13.2 The Company shall not be liable to the Customer under Clause 6 for any loss (including loss of profit), costs, damages, charges or expenses incurred by the Customer or for any loss or damage to or caused by the Products or Services.
13.3 Subject to this Clause 13 and Specifications supplied by the Company to the Customer all other conditions, warranties or other stipulations concerning the Product(s) whether express or implied by common law or under statute are excluded to the fullest extent permitted by law, and, in particular, but without limiting the foregoing generality, the Company grants no warranties regarding fitness for purpose, use, quality or nature of the Product(s) whether express or implied by statute or common law.
13.4 Subject to Clause 11 and or Clause 12 the liability of the Company under this Agreement howsoever arising shall not exceed the Price.
13.5 The Company will not be liable for any of the following losses which may arise by reason of any breach of the terms and conditions or any implied warranty, condition or other term, any representation or any duty of any kind imposed on the Company by operation of law
13.5.1 any loss of anticipated profits or expected future business;
13.5.2 damage to reputation or goodwill;
13.5.3 costs of any third party;
13.5.4 loss of any order or contract;
13.5.5 consequential loss;
13.5.6 loss of data or reconstruction and reconstruction of data;
13.5.7 business interruption;
13.5.8 without prejudice to the generality of Clause 7 any damages or costs payable by the Customer to any third party with which it has a contractual relationship in connection with the Customer’s IT systems (including but not limited to the Customer’s Internet service providers, hardware suppliers and maintenance providers, applications suppliers and support providers and network maintenance and support providers).

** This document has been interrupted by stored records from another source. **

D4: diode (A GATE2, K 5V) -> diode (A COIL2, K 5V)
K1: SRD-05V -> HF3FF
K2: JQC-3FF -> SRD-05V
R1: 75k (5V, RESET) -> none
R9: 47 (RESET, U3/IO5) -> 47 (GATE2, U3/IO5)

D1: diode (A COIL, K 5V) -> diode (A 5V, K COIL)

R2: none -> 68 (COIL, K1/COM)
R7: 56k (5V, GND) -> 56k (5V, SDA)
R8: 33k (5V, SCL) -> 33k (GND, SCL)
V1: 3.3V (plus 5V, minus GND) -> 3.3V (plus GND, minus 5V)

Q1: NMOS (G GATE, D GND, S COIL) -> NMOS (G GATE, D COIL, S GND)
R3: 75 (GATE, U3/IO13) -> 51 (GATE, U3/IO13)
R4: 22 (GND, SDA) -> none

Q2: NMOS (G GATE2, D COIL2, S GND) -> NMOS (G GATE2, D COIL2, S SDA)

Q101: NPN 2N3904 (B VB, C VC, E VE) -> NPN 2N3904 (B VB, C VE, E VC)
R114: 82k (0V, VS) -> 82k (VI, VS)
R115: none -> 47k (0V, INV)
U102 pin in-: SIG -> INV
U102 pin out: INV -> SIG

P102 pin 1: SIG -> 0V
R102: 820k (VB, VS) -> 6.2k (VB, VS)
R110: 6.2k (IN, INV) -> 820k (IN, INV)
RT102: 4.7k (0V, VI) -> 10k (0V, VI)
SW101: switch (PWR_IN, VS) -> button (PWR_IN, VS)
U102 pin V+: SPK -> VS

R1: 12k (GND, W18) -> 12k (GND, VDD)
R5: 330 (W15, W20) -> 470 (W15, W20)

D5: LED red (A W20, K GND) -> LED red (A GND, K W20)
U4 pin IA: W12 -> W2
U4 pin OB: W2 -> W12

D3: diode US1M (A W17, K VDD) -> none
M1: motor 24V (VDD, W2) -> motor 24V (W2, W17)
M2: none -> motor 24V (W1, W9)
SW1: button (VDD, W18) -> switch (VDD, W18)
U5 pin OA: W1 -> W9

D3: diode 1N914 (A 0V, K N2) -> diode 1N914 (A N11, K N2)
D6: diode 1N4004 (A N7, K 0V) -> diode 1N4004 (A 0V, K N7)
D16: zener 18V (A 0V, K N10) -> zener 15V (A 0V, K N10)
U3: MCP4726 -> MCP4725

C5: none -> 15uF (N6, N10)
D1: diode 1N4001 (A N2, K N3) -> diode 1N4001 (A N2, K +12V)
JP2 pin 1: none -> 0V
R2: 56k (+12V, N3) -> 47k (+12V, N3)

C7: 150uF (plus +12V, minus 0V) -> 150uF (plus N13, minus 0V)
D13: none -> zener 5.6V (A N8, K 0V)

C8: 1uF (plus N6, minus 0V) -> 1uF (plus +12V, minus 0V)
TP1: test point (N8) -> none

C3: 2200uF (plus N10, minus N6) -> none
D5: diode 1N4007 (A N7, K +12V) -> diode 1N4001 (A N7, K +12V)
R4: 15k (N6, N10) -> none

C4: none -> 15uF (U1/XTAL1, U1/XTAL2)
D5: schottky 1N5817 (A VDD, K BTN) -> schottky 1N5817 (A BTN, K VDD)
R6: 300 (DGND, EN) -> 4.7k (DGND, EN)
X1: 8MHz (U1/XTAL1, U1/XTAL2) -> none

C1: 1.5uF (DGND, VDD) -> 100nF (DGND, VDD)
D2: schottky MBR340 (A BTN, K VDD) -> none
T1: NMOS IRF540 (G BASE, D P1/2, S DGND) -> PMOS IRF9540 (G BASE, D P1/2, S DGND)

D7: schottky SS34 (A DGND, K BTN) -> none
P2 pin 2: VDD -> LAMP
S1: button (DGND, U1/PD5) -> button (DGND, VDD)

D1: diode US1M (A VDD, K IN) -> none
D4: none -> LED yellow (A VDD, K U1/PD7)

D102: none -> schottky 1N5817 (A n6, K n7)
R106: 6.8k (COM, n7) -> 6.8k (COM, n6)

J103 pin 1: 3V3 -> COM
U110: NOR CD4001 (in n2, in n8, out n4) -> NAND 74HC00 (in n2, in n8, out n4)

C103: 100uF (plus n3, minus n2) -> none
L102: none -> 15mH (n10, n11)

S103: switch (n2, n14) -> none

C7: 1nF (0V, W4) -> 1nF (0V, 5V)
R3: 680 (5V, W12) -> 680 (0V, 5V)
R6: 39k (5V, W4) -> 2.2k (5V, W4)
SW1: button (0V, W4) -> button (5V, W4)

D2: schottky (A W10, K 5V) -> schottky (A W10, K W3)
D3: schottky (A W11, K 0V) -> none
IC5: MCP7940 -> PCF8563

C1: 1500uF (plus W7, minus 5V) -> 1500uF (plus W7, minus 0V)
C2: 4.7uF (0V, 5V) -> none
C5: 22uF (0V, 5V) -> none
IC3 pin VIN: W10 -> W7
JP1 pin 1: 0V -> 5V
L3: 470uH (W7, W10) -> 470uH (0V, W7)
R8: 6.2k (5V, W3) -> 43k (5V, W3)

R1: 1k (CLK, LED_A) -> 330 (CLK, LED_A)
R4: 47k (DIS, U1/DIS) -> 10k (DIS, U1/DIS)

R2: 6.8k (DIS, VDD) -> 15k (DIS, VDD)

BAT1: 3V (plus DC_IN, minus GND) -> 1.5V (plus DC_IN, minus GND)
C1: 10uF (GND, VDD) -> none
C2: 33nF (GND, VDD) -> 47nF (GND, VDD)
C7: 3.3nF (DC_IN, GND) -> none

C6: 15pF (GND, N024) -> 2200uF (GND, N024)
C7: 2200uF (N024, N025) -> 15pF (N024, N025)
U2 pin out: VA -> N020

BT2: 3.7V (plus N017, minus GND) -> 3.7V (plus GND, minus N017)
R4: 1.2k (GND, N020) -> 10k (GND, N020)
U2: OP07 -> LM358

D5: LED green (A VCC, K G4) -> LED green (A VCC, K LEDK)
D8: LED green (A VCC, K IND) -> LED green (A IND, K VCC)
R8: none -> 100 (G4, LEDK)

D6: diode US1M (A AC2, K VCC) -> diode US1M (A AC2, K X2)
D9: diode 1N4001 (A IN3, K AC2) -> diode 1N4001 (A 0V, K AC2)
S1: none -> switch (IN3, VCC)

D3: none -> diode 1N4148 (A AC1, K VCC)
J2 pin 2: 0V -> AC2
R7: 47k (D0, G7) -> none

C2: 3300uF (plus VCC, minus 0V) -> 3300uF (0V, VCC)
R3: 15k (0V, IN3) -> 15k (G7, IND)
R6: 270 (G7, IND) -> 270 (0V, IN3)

14.1 Nothing contained in these Conditions shall be construed so as to limit or exclude the liability of the Company for death or personal injury as a result of the Companies fraudulent misrepresentation, negligent actions or those of its employees or agents.
14.2 In the event of any of these terms and conditions or any part of them being judged illegal or unenforceable for any reason, the continuation in full force and effect of the remainder of them shall not be prejudiced.
15 GOVERNING LAW AND JURISDICTION
15.1 This Agreement shall be governed by and construed in accordance with the law of England and the parties hereto submit to the non-exclusive jurisdiction of the English Courts.